Excerpted text —
The methodology aimed to maximize inter-cluster variability and minimize intra-cluster variability.

Evaluation of the accuracy of breed-scale and cluster-scale GCs when breed sample size was small

The accuracies of both cluster-scale breed GCs and breed-scale GCs were assessed for the Labrador Retriever using modeling simulations for seven different sample sizes of Labrador Retriever puppies. For each of the 100 simulations, puppies from the complete Labrador Retriever dataset (n = 860) were randomly divided into a training dataset of 410 puppies and a test dataset of 450 puppies. The training dataset was then randomly sampled for sample sizes of 410, 200, 100, 30, 20, 10 and 3 puppies. For each sample size, breed-scale GCs and cluster-scale GCs were simulated using the modeling methodology previously described. Breed-scale GCs were simulated using only the Labrador Retriever training dataset. Cluster-scale breed growth charts were simulated using the Labrador Retriever training dataset and all data from other breeds belonging to its defined cluster. This process was repeated 100 times resulting in 700 cluster-scale curves and 100 breed-scale curves.

The quality of each simulated growth centile curve was estimated for each timepoint using the corresponding test dataset of observed bodyweights. The percentages of observed bodyweight measurements that were higher than the modeled bodyweight values for the 75th or 91st centiles, and lower than those for the 9th and 25th centiles, were compared against the centile targets (i.e. 9% for the 9th and 91st centiles and 25% for the 25th and 75th centiles). These percentages of observed bodyweight measures are referred to as the quality criteria or estimations.

Statistical analysis

Descriptive statistics were calculated for quality estimations as appropriate, including mean, 95% confidence intervals (CIs) median, range, SD and coefficient of variation (CV) using R software (2014).

Results

After removal of extreme values, the global dataset contained 390,202 body weight measurements from 15,887 individual puppies across 116 breeds from the five previously reported size categories (extra-small, mini, medium, maxi and giant) (Salt et al. 2017). The most represented breed in the dataset was the Labrador Retriever (n = 1,915 puppies).

Breed-scale GCs: example of the Labrador Retriever

Breed-scale growth centile curves for the Labrador Retriever modeled using the complete Labrador Retriever dataset (860 puppies) appeared, on visual inspection, to be coherent with a steady increase in bodyweight over the observed period and smooth centiles (Fig. 2). This was confirmed when comparing the observed bodyweight distribution at each timepoint with the modeled bodyweight distribution (Fig. 3). The percentage of observed bodyweight measurements higher or lower than the values of the modeled growth centile curves was close to the target values and stable across the timepoints. The mean percentage of bodyweights lower than those for 9th growth centile was 9.2% (range 6.0%–11.2%, SD 0.97, CV 10.54%), and for the 25th centile this was 24.3% (range 19.5%–30.9%, SD 2.12, CV 8,73%). The mean percentage of observed bodyweights greater than those for the 75th growth centile was 25.3% (range 21.4%–35.3%, SD 2.92, CV 11.56%), and for the 91st centile this was 9.6% (6.1%–13.7, SD 1.47, CV 15.35%).

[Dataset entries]
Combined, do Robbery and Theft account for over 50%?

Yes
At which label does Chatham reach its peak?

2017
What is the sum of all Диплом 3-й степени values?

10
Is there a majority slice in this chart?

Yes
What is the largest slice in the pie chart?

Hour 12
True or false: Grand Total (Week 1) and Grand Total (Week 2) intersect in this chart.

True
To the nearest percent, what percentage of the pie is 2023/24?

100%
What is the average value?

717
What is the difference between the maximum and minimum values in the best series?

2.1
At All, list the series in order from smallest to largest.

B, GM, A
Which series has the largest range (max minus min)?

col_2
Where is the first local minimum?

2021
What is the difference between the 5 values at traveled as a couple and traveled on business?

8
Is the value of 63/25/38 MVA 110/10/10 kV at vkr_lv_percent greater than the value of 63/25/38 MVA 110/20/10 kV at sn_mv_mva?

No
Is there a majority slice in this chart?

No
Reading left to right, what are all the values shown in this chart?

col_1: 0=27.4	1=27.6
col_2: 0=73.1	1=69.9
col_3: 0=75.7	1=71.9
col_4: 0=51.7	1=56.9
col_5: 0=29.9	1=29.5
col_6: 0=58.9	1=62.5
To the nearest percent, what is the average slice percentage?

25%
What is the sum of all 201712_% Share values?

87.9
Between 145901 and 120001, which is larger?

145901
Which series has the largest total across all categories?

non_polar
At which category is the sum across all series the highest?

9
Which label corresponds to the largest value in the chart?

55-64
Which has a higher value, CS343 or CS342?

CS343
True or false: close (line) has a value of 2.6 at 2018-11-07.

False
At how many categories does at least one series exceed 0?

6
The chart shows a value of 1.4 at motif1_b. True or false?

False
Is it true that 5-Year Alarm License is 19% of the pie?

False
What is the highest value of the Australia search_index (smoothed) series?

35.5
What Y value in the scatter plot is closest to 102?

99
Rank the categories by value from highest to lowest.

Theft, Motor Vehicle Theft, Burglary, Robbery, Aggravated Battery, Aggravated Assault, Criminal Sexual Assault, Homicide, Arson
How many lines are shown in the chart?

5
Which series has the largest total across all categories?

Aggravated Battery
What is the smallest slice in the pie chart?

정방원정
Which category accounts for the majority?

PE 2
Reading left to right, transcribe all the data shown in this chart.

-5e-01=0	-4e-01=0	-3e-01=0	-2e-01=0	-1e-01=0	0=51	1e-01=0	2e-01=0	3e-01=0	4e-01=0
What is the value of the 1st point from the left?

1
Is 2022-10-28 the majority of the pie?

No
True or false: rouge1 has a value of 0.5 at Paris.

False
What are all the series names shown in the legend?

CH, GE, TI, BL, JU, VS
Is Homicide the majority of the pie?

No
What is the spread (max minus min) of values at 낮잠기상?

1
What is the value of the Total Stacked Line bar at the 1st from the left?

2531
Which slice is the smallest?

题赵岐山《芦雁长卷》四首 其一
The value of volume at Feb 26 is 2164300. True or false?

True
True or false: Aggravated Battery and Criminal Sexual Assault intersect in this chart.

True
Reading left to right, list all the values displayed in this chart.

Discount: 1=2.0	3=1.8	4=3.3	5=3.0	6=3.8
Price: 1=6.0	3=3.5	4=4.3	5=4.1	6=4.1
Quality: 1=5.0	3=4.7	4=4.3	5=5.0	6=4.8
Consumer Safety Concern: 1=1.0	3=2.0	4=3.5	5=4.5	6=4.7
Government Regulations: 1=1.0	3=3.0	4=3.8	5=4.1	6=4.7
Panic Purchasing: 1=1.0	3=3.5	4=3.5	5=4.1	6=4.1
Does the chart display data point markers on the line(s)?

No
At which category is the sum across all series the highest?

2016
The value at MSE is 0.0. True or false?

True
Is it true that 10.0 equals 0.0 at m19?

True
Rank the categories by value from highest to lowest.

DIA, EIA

Check your understanding —
1: List the size categories that the puppy growth text names for the breeds in the global dataset.
2: Please copy the passage of the puppy growth text from "Descriptive statistics were" to "Retriever (n = 1,915 puppies).".
3: According to the puppy growth text, how many body weight measurements did the global dataset contain after extreme values were removed?

Results for the exercise —
1: extra-small, mini, medium, maxi, giant

2:
Descriptive statistics were calculated for quality estimations as appropriate, including mean, 95% confidence intervals (CIs) median, range, SD and coefficient of variation (CV) using R software (2014).

Results

After removal of extreme values, the global dataset contained 390,202 body weight measurements from 15,887 individual puppies across 116 breeds from the five previously reported size categories (extra-small, mini, medium, maxi and giant) (Salt et al. 2017). The most represented breed in the dataset was the Labrador Retriever (n = 1,915 puppies).

3: 390,202